Given request 1:
In the rows below, render the stretch from the line containing "family: Asteraceae" through the line containing "collectors: H. Hanson" as a JSON list of strings, one string per line, with blank lines omitted.

===== Source passage

Saturday, April 30, 2011

R.I.P. Bennet A. Masel, All-American Activist, 1955-2011

"I transcend your puny categorization."

What to say about Ben Masel?

Unlike many of the people mourning him today, I was never a close friend of Ben - more like an annoying hanger-on at his house, one of those punk kids on the porch. But Ben had an enormous influence on my life. What always impressed me about him was his ability to never, ever feel that the system would win. He was absolutely convinced that WE were winning, that the system had clay feet, that it could and should be fought. That anything, ultimately, could be done: it was only a question of us going out and doing it. I first met Ben in 1985 when I was a freshman at the UW and I cannot even begin to count the things he, Rob Koenig and Brian Allen turned me on to in politics, history and culture.

The first time I was ever busted, at the 1985 shanty town demos, it was Ben who calmed me down and let me know it was all part of the game. Ben was a true CITIZEN, in the most precise and absolute sense of the word. A person who realized that it is us who make the rules and the power, ultimately, and that we thus need to be responsible for them.

Ben Masel was one of the few really great people I have known in my life and not a week goes by that I don't think of him. Wherever I was in the world, there was always a big portion of my heart that was warmed just knowing that he was out there in Madison, kicking ass and taking names. That no matter how politically isolated I felt, no matter how unreal things seemed, I knew that Benny would look at what I was seeing, smile his sardonic smile, shake his head, and sum up in one pithy sentence an analysis of the problem that a lesser man (like myself) would have to use a thesis to describe. I could always comfort myself with the fact that as long as Ben was out there, someone would understand this shit and wouldn't let it defeat them, no matter how overwhelmingly awful it seemed to me.

Today, all I can think of is what a horrible moment it is for us all - especially those of us who love Wisconsin - to lose him. But then again, that was also a part of Ben Masel: he'd take us to where we could be effective, make sure that the dance was well underway and then he'd smile, go home, smoke a joint, watch T.V... He always knew when to step back. Then he'd return. The morale of any demonstration, occupation - any political event at all - would rise whenever his face appeared. My deepest pain, today, is knowing that we won't have that feeling again. But Ben always trusted that the rest of us would keep the ball rolling. Now that we no longer have him to fall back on, we need to make sure that we don't betray that trust. Big, big hugs out to all of you who are today missing Bennet Masel.

You are not alone.

In memory of Ben, here are two Pete & Lou Berryman videos. While virtually visiting with friends today, I realized that a big part of what I’m missing about Ben is the Madison Wisconsin of the 1970s and ‘80s that he represented so well. The demonstrators and radicals in The War at Home were my childhood heroes and when I arrived at the U.W. in 1984, Ben’s house was a hang out for those folks from that time who were still keeping up the good fight.

==========
===== Data rows

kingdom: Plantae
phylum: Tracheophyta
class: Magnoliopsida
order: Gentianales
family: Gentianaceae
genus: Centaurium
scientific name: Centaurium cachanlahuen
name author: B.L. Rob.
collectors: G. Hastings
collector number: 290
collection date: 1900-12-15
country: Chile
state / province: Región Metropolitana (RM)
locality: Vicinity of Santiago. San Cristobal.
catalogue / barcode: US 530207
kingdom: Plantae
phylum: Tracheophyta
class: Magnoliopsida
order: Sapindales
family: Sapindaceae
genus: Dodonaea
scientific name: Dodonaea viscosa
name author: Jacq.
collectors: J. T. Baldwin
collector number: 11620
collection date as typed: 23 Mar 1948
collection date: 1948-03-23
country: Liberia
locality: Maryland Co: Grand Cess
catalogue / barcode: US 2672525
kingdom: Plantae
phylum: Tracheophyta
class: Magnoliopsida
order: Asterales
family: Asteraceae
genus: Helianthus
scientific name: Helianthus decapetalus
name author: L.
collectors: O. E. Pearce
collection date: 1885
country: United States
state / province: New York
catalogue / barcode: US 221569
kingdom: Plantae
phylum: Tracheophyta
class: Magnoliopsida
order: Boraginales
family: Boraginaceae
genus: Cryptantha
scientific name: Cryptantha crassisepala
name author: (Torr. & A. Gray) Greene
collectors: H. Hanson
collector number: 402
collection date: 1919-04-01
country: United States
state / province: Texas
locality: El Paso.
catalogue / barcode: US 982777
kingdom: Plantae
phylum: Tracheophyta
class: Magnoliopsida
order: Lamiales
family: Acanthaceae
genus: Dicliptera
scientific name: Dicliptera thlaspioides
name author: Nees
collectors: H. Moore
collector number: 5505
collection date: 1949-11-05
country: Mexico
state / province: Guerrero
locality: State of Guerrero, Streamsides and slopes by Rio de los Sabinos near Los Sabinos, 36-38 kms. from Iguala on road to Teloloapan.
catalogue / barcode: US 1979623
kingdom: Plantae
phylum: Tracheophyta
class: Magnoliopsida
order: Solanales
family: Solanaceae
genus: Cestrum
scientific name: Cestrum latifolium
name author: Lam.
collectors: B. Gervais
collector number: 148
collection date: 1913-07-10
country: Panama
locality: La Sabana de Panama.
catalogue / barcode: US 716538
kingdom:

==========

Given request 2:
Carry the Ben Masel memorial post above forward from the point where it stops.

Task answer 1:
[
  "family: Asteraceae",
  "genus: Helianthus",
  "scientific name: Helianthus decapetalus",
  "name author: L.",
  "collectors: O. E. Pearce",
  "collection date: 1885",
  "country: United States",
  "state / province: New York",
  "catalogue / barcode: US 221569",
  "kingdom: Plantae",
  "phylum: Tracheophyta",
  "class: Magnoliopsida",
  "order: Boraginales",
  "family: Boraginaceae",
  "genus: Cryptantha",
  "scientific name: Cryptantha crassisepala",
  "name author: (Torr. & A. Gray) Greene",
  "collectors: H. Hanson"
]

Task answer 2:
I think the first of these two videos represents the world’s sense that Madison at that time was a very magical conjuncture in human history and no one who lived there, then, can ever forget it.

In my dreams, I often find myself back in the old La Chateau Co-op or walking down State Street when it was still the city’s commercial center. Going into the old Pegasus Games, for example, and seeing Laurie behind the counter, passing by the Soap Opera, or studying at Steep & Brew (still there). So this video is very poignant to me, as I'm sure it will be to many old Madisonites.

The second video, however, is for those of you who, like me, are threatened to be overwhelmed by nostaglia and what we in Brazil call saudades. It’s Pete and Lou on the steps of the capitol during the demonstrations a month ago. This is the Madison we all love and remember and it’s so important for us now to keep it in our hearts and not let it die.

Hugs out to all of you who are missing Ben today. Please leave a commentary relating one of your best memories of Ben, so that they can be registered in something a bit more firm than Facebook.

Love to you all.

Ben in an iconic moment, and also as I best remember him.

"A new kind of Republican with nothing to hide"
Ben's campaign for Governor on the Republican ticket

Madison Wisconsin - Pete & Lou Berryman

Pete & Lou on the Capitol steps, 2011

(If you're looking for more information on who Ben was, go here. I'll add more links as other stories come in.)

Daily Kos on Ben.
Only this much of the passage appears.